Chapter Twenty Four.
All Ear.
Thérèse was struck with awe as she stood, from time to time, beside the bed on which lay Génifrède. The room was so darkened that nothing was to be seen; but there she lay, breathing calmly, motionless, unconscious, while the blessings and hopes of her young life were falling fast into ruins around her. It seemed treacherous, cruel, thus to beguile her of that tremendous night—to let those last hours of the only life she prized pass away unused—to deprive her of the last glances of those eyes which were presently to be dim in death—of the latest tones of that voice which soon would never speak more. It seemed an irreparable injury to rob her of these hours of intense life, and to substitute for them a blank and barren sleep. But it was done. It was done to save her intellect; it had probably saved her life; and she could not now be wakened to any purpose. With sickening heart, Thérèse saw the moonlight disturbed by grey light from the east. In a few minutes, the sun would leap up from the sea, to quench not only the gleams of moon and star, but the more sacred lamp of human life. Brief as was always the twilight there, never had the gushing in of light appeared so hasty, so peremptory as now. By the rousing up of the birds, by the stir of the breezes, by the quick unfolding of the flowers, it seemed as if Nature herself had turned against her wretched children, and was impatient till their doom was fulfilled. Thérèse resolved to return no more to the chamber till all should be over, lest light and sound should enter with her, and the sufferer be roused too soon.
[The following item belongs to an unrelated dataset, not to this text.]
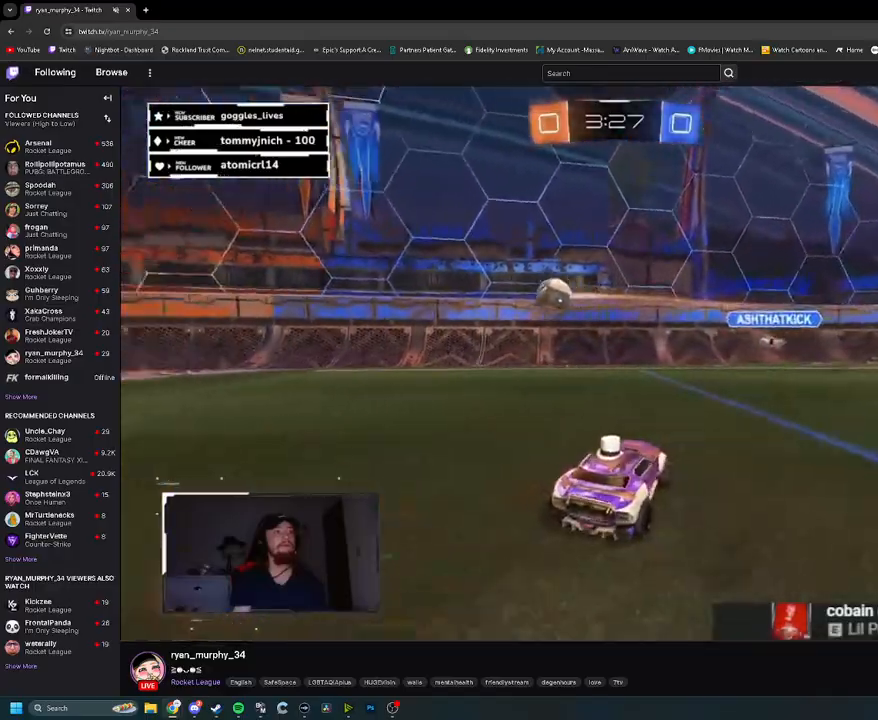
{"buttons": ["R1", "R2"], "left_stick": "left", "right_stick": "center", "events": [[17, "R1", "down"]]}
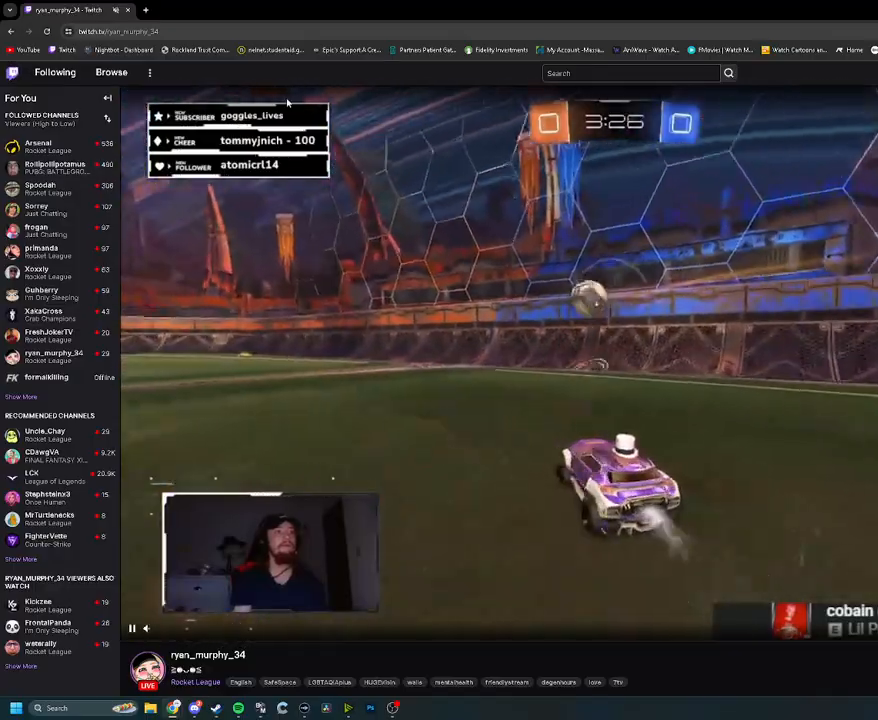
{"buttons": ["R2"], "left_stick": "left", "right_stick": "center", "events": [[83, "left_stick", "center"], [200, "R1", "up"], [200, "left_stick", "right"], [300, "left_stick", "center"], [367, "left_stick", "left"]]}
As the yellow rays shone in fuller and fuller, the watcher’s nerves were so stretched, that though she wrapped her head in her shawl as she sat, she felt as if the rustle of every leaf, the buzz of every insect-wing in the gardens, reached her ear. She heard at intervals the tap of a distant drum, and, she was certain, a discharge of firearms—not in a volley from the Place d’Armes, as she had expected, but further off, and mere dropping shot. This occurred so often, that she was satisfied it was not the execution; and, while she drew a deep breath, hardly knew whether to feel relieved or not. The door from the corridor presently opened and closed again, before she could throw back the shawl from her face. She flew to the door, to see if any one was there who could give her news. Monsieur Pascal was walking away toward the further end. When she issued forth, he turned and apologised for having interrupted her, believing that the salon would be unoccupied at this early hour.
“Tell me—only tell me,” said she, “whether it is over.”
“Not the principal execution—it is about going forward now. I came away—I saw what melted my soul; and I could endure no more.”
“You saw L’Ouverture?” said Madame Dessalines, anxiously.
Monsieur Pascal went back with her into the salon, as glad to relieve his mind as she was eager to hear.
“I saw,” said he, “what I never could have conceived of, and would never have believed upon report. I have seen man as a god among his fellow-men.”